A master storyteller, Herman writes with deceptive simplicity and an eye for the telling detail, and the reader is soon drawn into his world, admiring a scriptorium at work, digging for buried treasure, watching a tragic tournament, opening the tomb of a murdered count, searching for purloined parchments, dining on oats and straw during a famine, listening to King Henry and Archbishop Anselm argue about a Scottish princess, tracing a schoolmaster's erratic path to sainthood. Leading the reader through the courts, bedrooms, cloisters, and kitchens of the twelfth-century renaissance, Herman weaves anecdotes and digressions into an intriguing and suggestive account of the complex personal motives, political undercurrents, and social conflicts that surrounded the establishment of a monastic community just outside of the town of Tournai.
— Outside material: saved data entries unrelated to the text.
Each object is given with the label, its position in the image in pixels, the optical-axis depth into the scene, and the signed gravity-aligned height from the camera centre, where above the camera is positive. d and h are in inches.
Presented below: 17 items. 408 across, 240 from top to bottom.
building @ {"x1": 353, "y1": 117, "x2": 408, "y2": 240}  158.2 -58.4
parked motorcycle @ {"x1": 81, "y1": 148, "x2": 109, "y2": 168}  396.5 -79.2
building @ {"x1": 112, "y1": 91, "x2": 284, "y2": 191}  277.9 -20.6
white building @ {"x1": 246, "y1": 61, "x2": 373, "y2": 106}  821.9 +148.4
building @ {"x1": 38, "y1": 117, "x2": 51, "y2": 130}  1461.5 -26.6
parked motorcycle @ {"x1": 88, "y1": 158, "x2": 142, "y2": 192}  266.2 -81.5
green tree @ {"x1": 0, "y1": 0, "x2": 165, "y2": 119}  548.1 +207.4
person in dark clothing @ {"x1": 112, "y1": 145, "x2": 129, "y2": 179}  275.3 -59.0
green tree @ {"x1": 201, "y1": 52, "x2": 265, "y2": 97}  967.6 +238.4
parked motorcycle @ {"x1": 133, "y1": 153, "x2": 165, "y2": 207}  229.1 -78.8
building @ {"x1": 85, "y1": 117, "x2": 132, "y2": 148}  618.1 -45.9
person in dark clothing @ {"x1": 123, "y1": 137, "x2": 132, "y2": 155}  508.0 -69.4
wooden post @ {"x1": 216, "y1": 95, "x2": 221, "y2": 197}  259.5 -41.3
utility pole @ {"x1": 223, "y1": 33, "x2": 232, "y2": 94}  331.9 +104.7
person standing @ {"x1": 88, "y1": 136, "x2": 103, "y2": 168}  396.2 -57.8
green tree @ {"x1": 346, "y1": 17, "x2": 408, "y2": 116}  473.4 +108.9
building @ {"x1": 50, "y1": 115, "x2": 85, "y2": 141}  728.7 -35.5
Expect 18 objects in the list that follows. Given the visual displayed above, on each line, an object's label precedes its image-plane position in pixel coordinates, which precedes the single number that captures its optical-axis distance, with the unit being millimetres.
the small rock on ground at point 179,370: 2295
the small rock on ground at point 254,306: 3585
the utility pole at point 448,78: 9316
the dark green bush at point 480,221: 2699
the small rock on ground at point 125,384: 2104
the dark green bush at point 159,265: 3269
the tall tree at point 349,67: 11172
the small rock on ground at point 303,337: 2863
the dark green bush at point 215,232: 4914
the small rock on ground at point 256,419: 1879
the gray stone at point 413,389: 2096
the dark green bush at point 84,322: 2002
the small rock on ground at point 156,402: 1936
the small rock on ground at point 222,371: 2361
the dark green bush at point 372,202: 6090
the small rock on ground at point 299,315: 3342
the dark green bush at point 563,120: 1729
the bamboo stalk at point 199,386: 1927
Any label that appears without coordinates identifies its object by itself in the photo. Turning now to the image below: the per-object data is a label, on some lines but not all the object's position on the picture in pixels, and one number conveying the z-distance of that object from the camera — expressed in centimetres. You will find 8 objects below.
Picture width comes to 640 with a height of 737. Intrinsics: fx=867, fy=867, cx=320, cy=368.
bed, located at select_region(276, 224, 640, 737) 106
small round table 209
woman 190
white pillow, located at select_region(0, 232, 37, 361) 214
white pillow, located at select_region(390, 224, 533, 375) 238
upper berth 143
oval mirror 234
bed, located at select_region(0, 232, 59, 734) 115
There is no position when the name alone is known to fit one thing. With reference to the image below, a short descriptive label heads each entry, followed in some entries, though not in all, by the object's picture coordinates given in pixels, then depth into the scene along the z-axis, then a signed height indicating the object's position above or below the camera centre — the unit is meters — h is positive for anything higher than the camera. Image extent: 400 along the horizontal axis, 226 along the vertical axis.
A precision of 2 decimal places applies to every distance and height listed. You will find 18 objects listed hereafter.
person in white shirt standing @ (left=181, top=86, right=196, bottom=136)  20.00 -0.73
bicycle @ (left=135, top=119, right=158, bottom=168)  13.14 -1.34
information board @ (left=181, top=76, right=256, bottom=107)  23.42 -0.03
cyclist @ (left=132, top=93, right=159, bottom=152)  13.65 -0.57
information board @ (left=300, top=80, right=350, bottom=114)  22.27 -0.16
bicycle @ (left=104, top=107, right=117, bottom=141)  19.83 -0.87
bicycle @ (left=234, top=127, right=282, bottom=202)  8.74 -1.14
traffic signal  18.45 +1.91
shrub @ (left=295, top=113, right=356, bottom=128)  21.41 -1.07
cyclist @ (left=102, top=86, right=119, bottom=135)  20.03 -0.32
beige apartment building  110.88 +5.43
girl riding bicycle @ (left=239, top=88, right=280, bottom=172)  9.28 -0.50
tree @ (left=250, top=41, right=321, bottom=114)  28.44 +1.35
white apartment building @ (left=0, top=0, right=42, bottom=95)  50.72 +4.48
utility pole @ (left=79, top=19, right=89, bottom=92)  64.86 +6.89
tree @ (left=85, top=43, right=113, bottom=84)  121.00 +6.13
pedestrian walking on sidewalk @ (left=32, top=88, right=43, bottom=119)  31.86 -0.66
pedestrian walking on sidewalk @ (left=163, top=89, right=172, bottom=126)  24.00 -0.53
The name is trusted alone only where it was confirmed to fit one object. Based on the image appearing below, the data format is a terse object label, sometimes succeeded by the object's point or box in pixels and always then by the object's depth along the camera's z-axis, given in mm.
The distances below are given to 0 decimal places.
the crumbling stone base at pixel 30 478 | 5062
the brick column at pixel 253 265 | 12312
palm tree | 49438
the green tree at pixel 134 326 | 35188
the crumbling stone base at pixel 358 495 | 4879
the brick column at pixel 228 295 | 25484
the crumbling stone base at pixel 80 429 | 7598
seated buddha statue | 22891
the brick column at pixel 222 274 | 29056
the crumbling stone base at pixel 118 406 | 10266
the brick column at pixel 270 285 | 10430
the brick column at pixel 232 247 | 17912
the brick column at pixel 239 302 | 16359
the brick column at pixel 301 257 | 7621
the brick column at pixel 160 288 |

This translation penetrates beneath the surface of Herman's account to illuminate some of his hidden meanings. In carefully constructed subtexts, Herman depicts the strife that surrounded the monastic restoration and affords the careful reader an intimate look at the values, attitudes, and social tensions of his time. The translator's introduction provides a context for readers who may be less familiar with the place or period, while a series of appendices offers more extended historical background for some of the central issues in Herman's account. Insightful explanatory notes provide useful background information regarding medieval customs and practices and identify the work's many characters. In addition, genealogical charts trace the often complicated familial relationships of the persons involved.
Lynn H. Nelson is professor of history at the University of Kansas, where he has taught since 1963.